DIRECTIONS FOR THIS TASK
In the page extract below, translate the sentence "Users are free to replace edge-tts with their own version if desired." into Spanish.

PAGE EXTRACT
For large LLM models:
- Use smaller quantized models
- Reduce context size: `--llm-context-size 2048`
- Use CPU mode: `--device cpu`

### Microphone Recognition Issues

- Check microphone permissions in system settings
- Close other audio applications
- Adjust VAD threshold: `--stt-vad-threshold 0.3`
- Reduce silence duration for faster response: `--stt-vad-min-silence-duration 500`

### Model File Not Found

```bash
# Download model
agentvox --download-model

# Or download directly
wget https://huggingface.co/tgisaturday/Docsray/resolve/main/gemma-3-12b-it-GGUF/gemma-3-12b-it-Q4_K_M.gguf \
  -O ~/.agentvox/models/gemma-3-12b-it-Q4_K_M.gguf
```

## Performance Optimization

### Improve Response Speed

1. **Use smaller STT model**: `--stt-model tiny` or `base`
2. **Limit LLM response length**: `--llm-max-tokens 256`
3. **Reduce beam size**: `--stt-beam-size 3`

### GPU Acceleration

- **macOS**: Automatic MPS support (`--device mps`)
- **NVIDIA GPU**: CUDA support (`--device cuda`)
- **AMD GPU**: Requires PyTorch with ROCm support

## Developer Information

Developed by MimicLab at Sogang University

## License

This project is licensed under the MIT License - see the [LICENSE](LICENSE) file for details.

### Third-Party Licenses

This project uses several third-party libraries:
- **edge-tts**: LGPL-3.0 License (for TTS functionality)
- **faster-whisper**: MIT License (for STT functionality)
- **llama-cpp-python**: MIT License (for LLM inference)
- **Gemma Model**: Check the model provider's license terms

For complete third-party license information, see [THIRD_PARTY_LICENSES.md](THIRD_PARTY_LICENSES.md).

**Note on edge-tts**: The edge-tts library is licensed under LGPL-3.0. This project uses it as a library dependency without modifications. Users are free to replace edge-tts with their own version if desired. The LGPL-3.0 license of edge-tts does not affect the MIT licensing of this project's source code.

## Contributing

Issues and Pull Requests are always welcome!

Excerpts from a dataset

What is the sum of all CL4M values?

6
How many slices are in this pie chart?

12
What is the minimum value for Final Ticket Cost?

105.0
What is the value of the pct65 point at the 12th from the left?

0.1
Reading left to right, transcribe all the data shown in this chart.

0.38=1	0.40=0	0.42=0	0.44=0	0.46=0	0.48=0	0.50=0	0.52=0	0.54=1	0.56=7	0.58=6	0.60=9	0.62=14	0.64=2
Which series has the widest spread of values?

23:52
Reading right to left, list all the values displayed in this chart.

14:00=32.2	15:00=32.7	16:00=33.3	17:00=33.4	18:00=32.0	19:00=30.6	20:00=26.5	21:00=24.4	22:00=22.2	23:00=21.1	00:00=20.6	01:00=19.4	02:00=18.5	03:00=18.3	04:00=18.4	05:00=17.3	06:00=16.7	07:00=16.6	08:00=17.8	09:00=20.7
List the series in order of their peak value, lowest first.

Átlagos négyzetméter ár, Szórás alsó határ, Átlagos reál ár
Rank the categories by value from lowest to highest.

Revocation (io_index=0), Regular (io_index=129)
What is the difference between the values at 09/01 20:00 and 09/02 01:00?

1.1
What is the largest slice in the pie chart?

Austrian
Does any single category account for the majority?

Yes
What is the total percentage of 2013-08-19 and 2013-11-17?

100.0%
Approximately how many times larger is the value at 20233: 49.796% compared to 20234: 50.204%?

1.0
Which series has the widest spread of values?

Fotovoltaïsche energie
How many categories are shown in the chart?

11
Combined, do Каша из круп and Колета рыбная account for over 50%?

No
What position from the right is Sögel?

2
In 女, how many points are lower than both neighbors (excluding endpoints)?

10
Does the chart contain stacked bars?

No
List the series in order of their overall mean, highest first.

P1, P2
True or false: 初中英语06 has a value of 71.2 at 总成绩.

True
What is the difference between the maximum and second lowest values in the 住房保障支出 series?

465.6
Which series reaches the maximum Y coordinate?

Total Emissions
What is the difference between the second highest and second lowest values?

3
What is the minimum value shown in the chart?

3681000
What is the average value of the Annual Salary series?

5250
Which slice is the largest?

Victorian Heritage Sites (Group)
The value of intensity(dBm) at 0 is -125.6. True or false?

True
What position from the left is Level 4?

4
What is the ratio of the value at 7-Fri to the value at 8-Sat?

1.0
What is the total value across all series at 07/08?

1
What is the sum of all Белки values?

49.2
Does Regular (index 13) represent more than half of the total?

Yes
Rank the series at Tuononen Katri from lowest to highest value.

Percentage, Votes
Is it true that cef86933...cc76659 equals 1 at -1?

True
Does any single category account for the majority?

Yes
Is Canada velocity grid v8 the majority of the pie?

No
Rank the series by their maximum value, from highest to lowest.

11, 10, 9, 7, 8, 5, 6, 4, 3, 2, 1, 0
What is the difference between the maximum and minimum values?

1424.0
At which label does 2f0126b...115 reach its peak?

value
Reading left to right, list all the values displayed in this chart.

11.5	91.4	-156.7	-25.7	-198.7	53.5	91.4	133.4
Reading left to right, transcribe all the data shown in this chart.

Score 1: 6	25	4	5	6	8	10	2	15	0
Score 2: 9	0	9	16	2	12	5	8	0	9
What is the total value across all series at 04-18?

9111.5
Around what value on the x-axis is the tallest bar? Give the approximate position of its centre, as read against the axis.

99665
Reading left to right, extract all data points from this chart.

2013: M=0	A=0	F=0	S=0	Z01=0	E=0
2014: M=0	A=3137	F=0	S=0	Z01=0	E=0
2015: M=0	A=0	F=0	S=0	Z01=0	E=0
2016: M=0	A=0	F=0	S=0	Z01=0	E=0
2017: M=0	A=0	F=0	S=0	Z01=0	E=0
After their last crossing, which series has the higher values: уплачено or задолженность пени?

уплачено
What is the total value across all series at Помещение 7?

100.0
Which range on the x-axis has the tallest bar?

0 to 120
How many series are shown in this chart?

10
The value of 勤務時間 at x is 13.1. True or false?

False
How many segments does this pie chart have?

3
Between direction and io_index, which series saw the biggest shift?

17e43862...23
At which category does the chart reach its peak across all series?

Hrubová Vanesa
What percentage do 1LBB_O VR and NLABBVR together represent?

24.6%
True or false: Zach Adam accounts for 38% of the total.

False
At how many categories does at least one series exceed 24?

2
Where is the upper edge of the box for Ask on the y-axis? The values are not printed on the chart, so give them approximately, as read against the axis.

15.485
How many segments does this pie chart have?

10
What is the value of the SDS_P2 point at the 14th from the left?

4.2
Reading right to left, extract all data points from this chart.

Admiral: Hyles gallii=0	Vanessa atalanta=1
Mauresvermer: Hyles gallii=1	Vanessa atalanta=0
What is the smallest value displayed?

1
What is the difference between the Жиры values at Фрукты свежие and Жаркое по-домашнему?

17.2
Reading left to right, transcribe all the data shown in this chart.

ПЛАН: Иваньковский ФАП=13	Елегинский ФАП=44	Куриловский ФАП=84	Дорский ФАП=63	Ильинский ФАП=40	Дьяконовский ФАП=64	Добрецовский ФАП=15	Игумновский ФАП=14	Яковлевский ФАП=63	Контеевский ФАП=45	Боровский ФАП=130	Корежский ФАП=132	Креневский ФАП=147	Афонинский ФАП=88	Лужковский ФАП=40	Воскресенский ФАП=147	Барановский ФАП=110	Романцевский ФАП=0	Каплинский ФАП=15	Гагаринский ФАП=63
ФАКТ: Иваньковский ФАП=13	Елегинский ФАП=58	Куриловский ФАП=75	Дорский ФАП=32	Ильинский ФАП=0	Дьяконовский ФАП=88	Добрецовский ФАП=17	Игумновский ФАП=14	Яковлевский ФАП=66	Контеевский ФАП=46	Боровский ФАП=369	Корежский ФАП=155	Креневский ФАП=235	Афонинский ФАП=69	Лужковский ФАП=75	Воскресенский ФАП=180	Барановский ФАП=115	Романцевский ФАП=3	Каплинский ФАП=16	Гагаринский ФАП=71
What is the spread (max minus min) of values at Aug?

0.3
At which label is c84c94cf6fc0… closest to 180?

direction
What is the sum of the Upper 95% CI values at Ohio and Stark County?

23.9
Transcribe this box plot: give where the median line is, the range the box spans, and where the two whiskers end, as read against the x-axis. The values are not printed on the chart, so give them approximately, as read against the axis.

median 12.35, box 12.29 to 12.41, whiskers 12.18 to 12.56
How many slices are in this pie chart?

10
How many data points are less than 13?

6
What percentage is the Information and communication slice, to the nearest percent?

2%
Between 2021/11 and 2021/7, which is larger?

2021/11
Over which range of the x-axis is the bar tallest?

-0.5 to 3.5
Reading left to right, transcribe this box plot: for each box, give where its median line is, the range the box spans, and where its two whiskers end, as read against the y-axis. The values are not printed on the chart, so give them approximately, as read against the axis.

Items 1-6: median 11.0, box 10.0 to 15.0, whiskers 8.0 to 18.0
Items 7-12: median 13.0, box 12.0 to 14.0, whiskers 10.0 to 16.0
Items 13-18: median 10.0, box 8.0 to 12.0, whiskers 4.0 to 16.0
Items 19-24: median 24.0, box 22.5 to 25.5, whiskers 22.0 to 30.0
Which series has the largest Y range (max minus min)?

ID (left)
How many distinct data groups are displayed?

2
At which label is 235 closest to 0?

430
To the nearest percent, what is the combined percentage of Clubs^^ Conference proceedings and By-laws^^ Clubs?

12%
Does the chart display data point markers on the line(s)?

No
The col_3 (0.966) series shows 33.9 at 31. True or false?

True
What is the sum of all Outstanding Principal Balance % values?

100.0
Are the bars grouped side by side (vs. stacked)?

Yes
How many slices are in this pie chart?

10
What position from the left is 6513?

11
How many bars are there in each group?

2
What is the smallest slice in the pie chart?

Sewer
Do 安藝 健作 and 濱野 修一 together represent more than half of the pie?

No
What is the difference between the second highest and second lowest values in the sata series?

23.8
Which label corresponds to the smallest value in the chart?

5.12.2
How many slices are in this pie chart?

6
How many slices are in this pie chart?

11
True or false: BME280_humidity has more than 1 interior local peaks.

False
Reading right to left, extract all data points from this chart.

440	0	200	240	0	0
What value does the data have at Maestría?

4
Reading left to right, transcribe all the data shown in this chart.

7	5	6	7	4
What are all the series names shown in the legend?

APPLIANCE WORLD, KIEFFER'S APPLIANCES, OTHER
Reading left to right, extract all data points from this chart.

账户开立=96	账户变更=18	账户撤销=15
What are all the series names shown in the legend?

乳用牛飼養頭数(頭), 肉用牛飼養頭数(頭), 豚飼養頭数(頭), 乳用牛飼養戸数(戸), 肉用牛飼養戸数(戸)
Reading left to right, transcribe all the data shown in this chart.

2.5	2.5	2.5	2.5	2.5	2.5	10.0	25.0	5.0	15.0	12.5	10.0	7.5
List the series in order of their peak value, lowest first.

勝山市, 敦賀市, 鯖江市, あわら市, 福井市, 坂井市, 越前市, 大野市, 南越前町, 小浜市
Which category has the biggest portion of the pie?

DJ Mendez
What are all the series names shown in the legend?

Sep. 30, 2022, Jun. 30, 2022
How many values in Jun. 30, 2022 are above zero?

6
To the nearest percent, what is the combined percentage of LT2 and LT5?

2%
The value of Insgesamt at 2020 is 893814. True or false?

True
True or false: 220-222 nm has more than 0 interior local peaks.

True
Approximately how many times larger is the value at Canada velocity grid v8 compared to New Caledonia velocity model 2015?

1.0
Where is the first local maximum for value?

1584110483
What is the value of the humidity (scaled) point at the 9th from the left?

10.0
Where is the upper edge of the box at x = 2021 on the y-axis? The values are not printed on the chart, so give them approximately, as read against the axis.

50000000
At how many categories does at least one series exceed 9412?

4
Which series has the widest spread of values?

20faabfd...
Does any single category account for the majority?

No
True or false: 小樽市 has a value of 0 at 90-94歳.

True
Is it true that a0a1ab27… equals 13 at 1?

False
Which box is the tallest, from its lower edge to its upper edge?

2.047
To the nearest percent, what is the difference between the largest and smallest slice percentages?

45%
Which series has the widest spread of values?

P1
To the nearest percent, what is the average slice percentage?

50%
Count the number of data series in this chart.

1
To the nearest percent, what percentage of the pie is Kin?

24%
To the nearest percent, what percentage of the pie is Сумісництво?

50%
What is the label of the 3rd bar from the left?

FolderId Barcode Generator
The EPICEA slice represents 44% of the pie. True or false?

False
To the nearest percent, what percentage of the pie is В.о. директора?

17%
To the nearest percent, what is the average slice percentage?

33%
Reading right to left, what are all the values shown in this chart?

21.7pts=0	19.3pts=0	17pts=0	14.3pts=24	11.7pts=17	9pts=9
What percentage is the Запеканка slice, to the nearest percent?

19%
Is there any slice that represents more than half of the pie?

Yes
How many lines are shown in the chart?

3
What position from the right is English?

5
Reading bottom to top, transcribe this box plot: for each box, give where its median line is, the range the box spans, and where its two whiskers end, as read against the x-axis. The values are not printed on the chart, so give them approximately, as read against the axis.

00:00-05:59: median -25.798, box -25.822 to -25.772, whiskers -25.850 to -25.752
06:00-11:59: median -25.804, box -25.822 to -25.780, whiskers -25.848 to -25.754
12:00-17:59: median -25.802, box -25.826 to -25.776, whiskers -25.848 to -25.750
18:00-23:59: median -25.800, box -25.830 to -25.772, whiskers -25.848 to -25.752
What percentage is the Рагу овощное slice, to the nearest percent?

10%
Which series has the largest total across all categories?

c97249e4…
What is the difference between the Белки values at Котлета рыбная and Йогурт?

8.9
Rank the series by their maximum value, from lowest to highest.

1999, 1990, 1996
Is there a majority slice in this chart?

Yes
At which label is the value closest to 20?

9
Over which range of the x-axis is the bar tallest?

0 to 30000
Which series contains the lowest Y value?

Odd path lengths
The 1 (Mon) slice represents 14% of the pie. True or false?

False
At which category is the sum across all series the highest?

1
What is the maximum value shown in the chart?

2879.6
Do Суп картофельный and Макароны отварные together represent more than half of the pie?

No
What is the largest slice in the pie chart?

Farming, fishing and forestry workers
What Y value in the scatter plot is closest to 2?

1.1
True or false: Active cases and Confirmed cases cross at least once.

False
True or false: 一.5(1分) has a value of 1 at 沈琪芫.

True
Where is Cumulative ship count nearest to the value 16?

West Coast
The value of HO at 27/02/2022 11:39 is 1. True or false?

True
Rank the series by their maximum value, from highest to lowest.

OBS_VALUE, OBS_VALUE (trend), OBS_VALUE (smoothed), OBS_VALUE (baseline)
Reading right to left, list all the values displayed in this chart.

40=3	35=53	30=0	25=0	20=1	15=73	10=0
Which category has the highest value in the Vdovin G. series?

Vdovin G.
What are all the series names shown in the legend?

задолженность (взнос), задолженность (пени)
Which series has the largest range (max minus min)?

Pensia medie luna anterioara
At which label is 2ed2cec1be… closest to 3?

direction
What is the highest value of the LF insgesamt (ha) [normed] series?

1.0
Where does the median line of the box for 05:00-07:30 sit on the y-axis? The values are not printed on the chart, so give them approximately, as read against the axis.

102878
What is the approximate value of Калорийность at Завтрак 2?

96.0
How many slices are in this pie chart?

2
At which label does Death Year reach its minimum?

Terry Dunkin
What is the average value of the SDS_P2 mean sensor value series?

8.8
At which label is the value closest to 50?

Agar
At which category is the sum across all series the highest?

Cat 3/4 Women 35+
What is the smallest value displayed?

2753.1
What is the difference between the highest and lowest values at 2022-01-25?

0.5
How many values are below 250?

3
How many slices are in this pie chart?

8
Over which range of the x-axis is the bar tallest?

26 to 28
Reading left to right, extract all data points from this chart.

SOLUTION FOR THIS TASK
Los usuarios pueden reemplazar libremente edge-tts por su propia versión si lo desean.